All these components work closely to achieve the monitoring goals with a data flow as below:

  1. Prometheus exporters are responsible for collecting performance metrics from targets (monitored devices). They work as standalone apps running close to or even on the targets. The Prometheus company or users can implement their own exporters based on their requirements. There exist quite a few exporters for use directly, refer here;
  2. When the monitoring targets are ephemeral jobs, it is not worthwhile running an exporter for ever. Under such a condition, metrics can be collected through whatever implementations (shell, ruby, python, java, etc. as long as the output follows the required format) and pushed to Pushgateway;
  3. Prometheus itself does not collect metrics from targets directly, instead, it collects (called scrape by Prometheus) metrics from enabled exporters and Pushgateway and save metric data locally into the ./data directly or remotely to a database (such as InfluxDB);
  4. Grafana leverages Prometheus as a data source through PromQL (Prometheus query language) and showcases metrics based on user defined dashboards;
  5. Alertmanager works by defining rules related with specified metrics on Prometheus server and get alerted when the metrics exceed defined thresholds.

Architecture

To understand the solution better, let’s diagram the full idea:

_images/prometheus_arch.png

Further Clarifications

Prometheus is a matured monitoring solution suitable for most IT cases, for more information about it, please refer to the official overview.

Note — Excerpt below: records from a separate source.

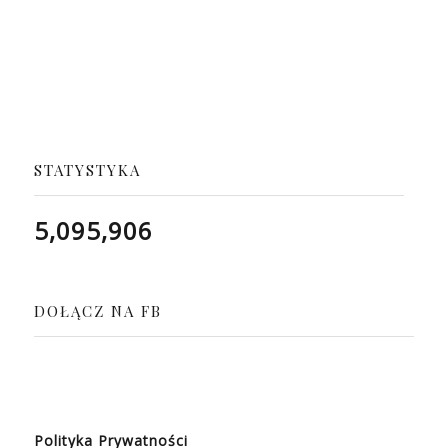
STATYSTYKA
5,095,906
DOŁĄCZ NA FB
Polityka Prywatności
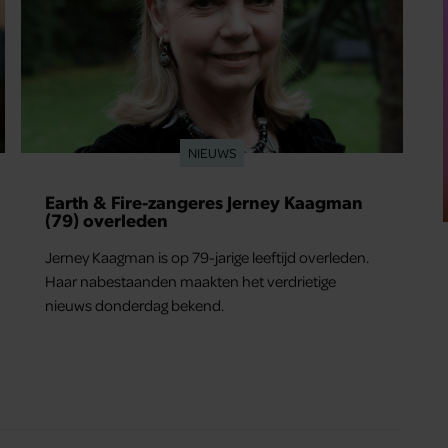
NIEUWS
Earth & Fire-zangeres Jerney Kaagman
(79) overleden
Jerney Kaagman is op 79-jarige leeftijd overleden.
Haar nabestaanden maakten het verdrietige
nieuws donderdag bekend.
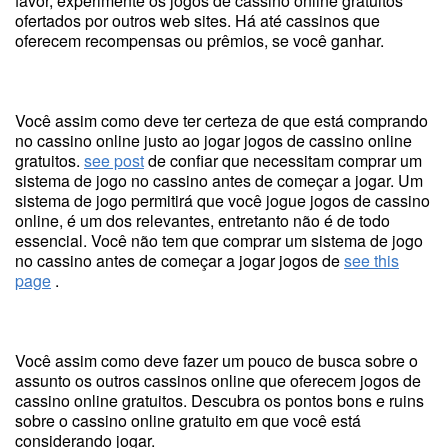
favor, experimente os jogos de cassino online gratuitos
ofertados por outros web sites. Há até cassinos que
oferecem recompensas ou prêmios, se você ganhar.
Você assim como deve ter certeza de que está comprando
no cassino online justo ao jogar jogos de cassino online
gratuitos.
see post
de confiar que necessitam comprar um
sistema de jogo no cassino antes de começar a jogar. Um
sistema de jogo permitirá que você jogue jogos de cassino
online, é um dos relevantes, entretanto não é de todo
essencial. Você não tem que comprar um sistema de jogo
no cassino antes de começar a jogar jogos de
see this
page
.
Você assim como deve fazer um pouco de busca sobre o
assunto os outros cassinos online que oferecem jogos de
cassino online gratuitos. Descubra os pontos bons e ruins
sobre o cassino online gratuito em que você está
considerando jogar.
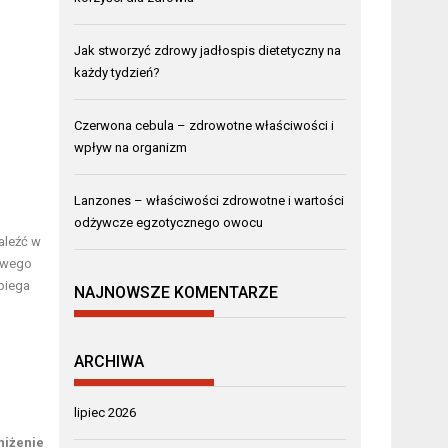
Jak stworzyć zdrowy jadłospis dietetyczny na
każdy tydzień?
Czerwona cebula – zdrowotne właściwości i
wpływ na organizm
Lanzones – właściwości zdrowotne i wartości
odżywcze egzotycznego owocu
aleźć w
łowego
biega
NAJNOWSZE KOMENTARZE
ARCHIWA
lipiec 2026
niżenie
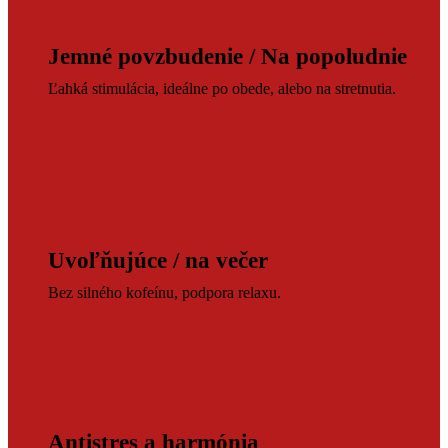
Jemné povzbudenie / Na popoludnie
Ľahká stimulácia, ideálne po obede, alebo na stretnutia.
Uvoľňujúce / na večer
Bez silného kofeínu, podpora relaxu.
Antistres a harmónia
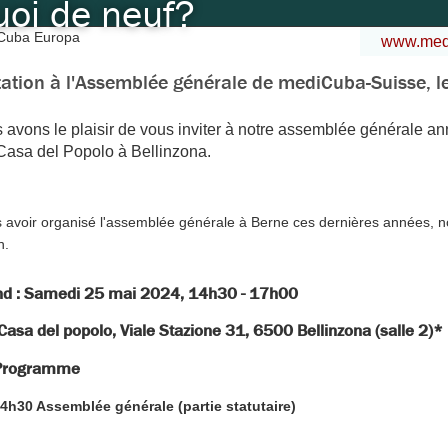
uoi de neuf?
www.medi
itation à l'Assemblée générale de mediCuba-Suisse, 
 avons le plaisir de vous inviter à notre assemblée générale an
 Casa del Popolo à Bellinzona.
 avoir organisé l'assemblée générale à Berne ces dernières années, n
n.
d : Samedi 25 mai 2024, 14h30 - 17h00
 Casa del popolo,
Viale Stazione 31, 6500 Bellinzona (salle 2)*
Programme
4h30 Assemblée générale (partie statutaire)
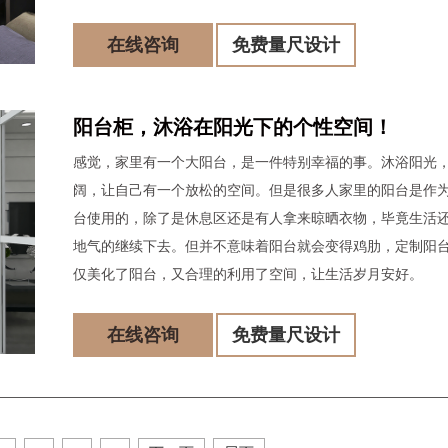
在线咨询
免费量尺设计
阳台柜，沐浴在阳光下的个性空间！
感觉，家里有一个大阳台，是一件特别幸福的事。沐浴阳光
阔，让自己有一个放松的空间。但是很多人家里的阳台是作
台使用的，除了是休息区还是有人拿来晾晒衣物，毕竟生活
地气的继续下去。但并不意味着阳台就会变得鸡肋，定制阳
仅美化了阳台，又合理的利用了空间，让生活岁月安好。
在线咨询
免费量尺设计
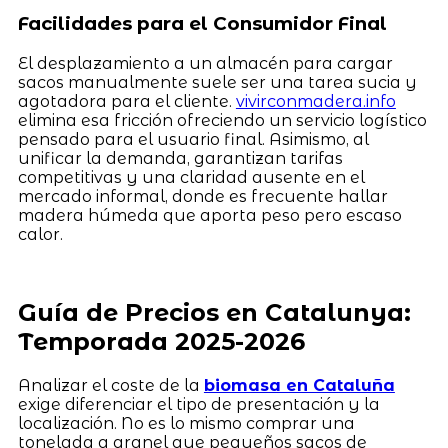
Facilidades para el Consumidor Final
El desplazamiento a un almacén para cargar
sacos manualmente suele ser una tarea sucia y
agotadora para el cliente.
vivirconmadera.info
elimina esa fricción ofreciendo un servicio logístico
pensado para el usuario final. Asimismo, al
unificar la demanda, garantizan tarifas
competitivas y una claridad ausente en el
mercado informal, donde es frecuente hallar
madera húmeda que aporta peso pero escaso
calor.
Guía de Precios en Catalunya:
Temporada 2025-2026
Analizar el coste de la
biomasa en Cataluña
exige diferenciar el tipo de presentación y la
localización. No es lo mismo comprar una
tonelada a granel que pequeños sacos de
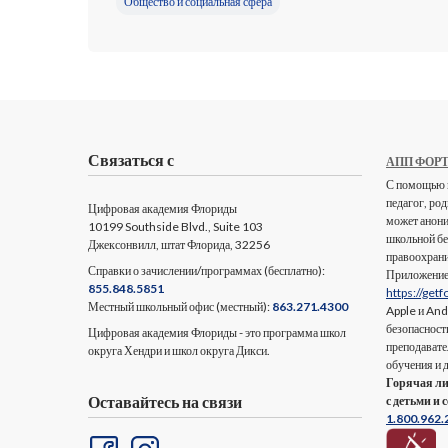
Общество и социальная сфера
Связаться с
АПП ФОР
С помощью п
педагог, ро
Цифровая академия Флориды
может анони
10199 Southside Blvd., Suite 103
школьной бе
Джексонвилл, штат Флорида, 32256
правоохрани
Справки о зачислении/программах (бесплатно):
Приложение,
855.848.5851
https://getf
Местный школьный офис (местный):
863.271.4300
Apple и And
безопасност
Цифровая академия Флориды - это программа школ
преподавате
округа Хендри и школ округа Дикси.
обучения и 
Горячая ли
Оставайтесь на связи
с детьми и 
1.800.962.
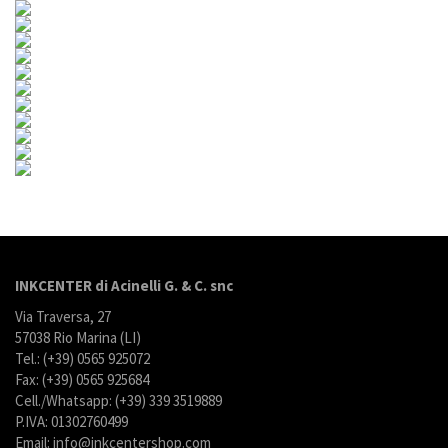
INKCENTER di Acinelli G. & C. snc
Via Traversa, 27
57038 Rio Marina (LI)
Tel.: (+39) 0565 925072
Fax: (+39) 0565 925684
Cell./Whatsapp: (+39) 339 3519889
P.IVA: 01302760499
Email: info@inkcentershop.com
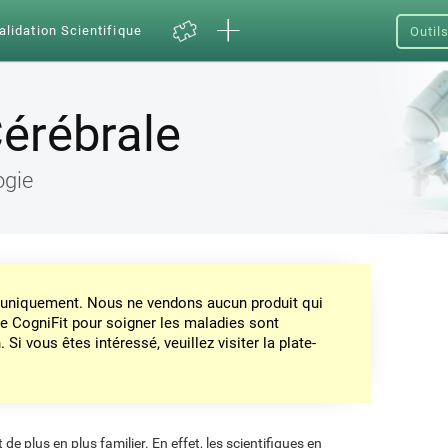
alidation Scientifique
Outil
érébrale
ogie
on uniquement. Nous ne vendons aucun produit qui
de CogniFit pour soigner les maladies sont
Si vous êtes intéressé, veuillez visiter la plate-
de plus en plus familier. En effet, les scientifiques en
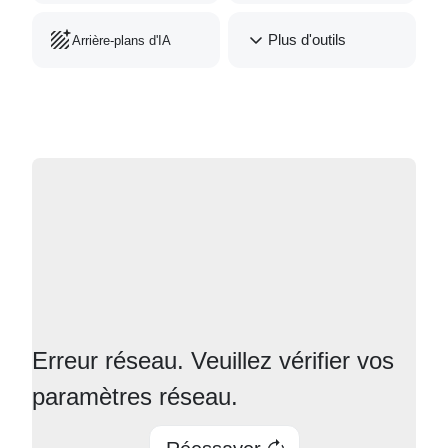
Plus d'outils
Arrière-plans d'IA
Erreur réseau. Veuillez vérifier vos
paramètres réseau.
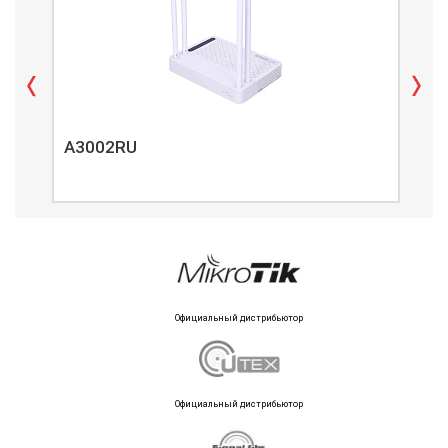
A3002RU
A3
Официальный дистрибьютор
Официальный дистрибьютор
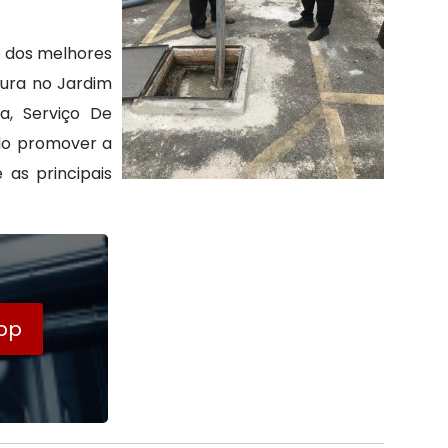
o dos melhores
dura no Jardim
a, Serviço De
do promover a
 as principais
pp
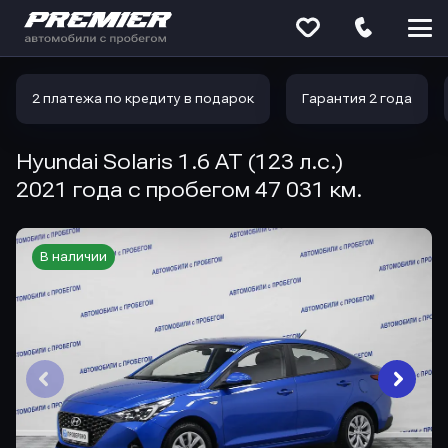
Меню
сайта
2 платежа по кредиту в подарок
Гарантия 2 года
Hyundai Solaris 1.6 AT (123 л.с.)
2021 года с пробегом 47 031 км.
В наличии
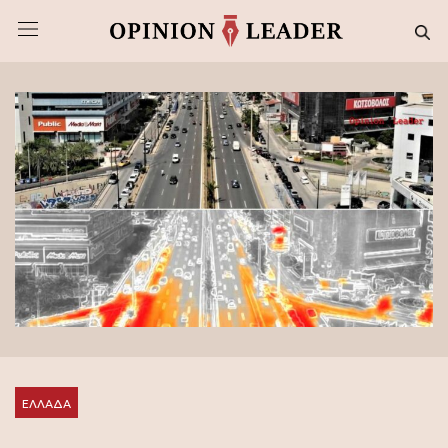
ΕΛΛΑΔΑ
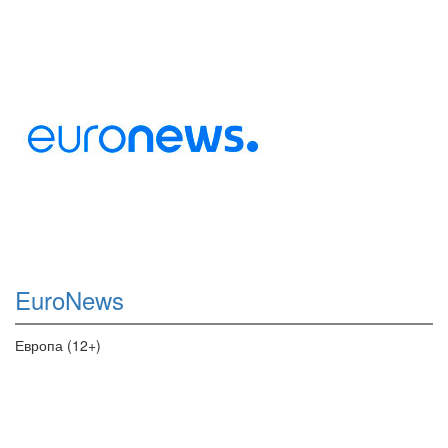
EuroNews
Европа (12+)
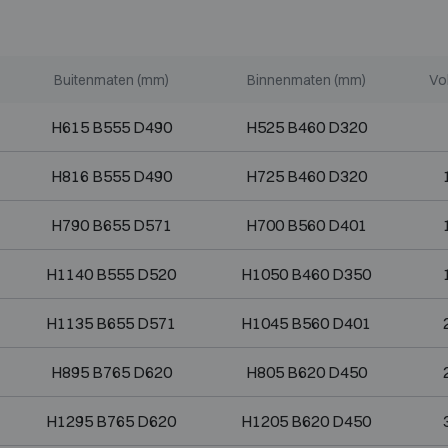
Buitenmaten (mm)
Binnenmaten (mm)
Vo
H615 B555 D490
H525 B460 D320
H816 B555 D490
H725 B460 D320
H790 B655 D571
H700 B560 D401
H1140 B555 D520
H1050 B460 D350
H1135 B655 D571
H1045 B560 D401
H895 B765 D620
H805 B620 D450
H1295 B765 D620
H1205 B620 D450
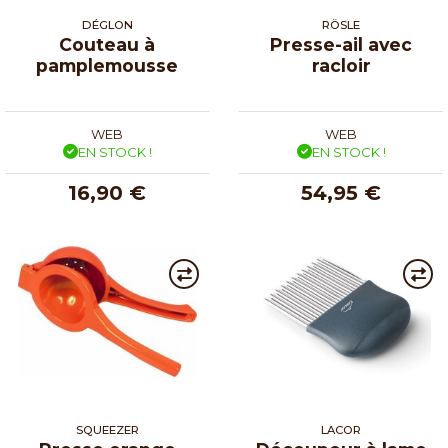
DÉGLON
RÖSLE
Couteau à
Presse-ail avec
pamplemousse
racloir
WEB
WEB
EN STOCK !
EN STOCK !
16,90 €
54,95 €
SQUEEZER
LACOR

Before moving forward to the next chapter, there are some more clarifications about the relationshipts on exporter, Prometheus, and Grafana you should always be clear about:

  • Exporters only collect metrics from targets, they won’t save metrics;
  • Prometheus scraps metrics from exporters and save the metrics centraly. Advanced queries against the metrics are supported by Prometheus through PromQL;
  • Grafana leverages PromQL and its builtin query functions to filter metrics and display them on dashboards;
  • Grafana uses Prometheus as a kind of data source, and also support quite a lot other data sources such as ELK, InfluxDB, etc.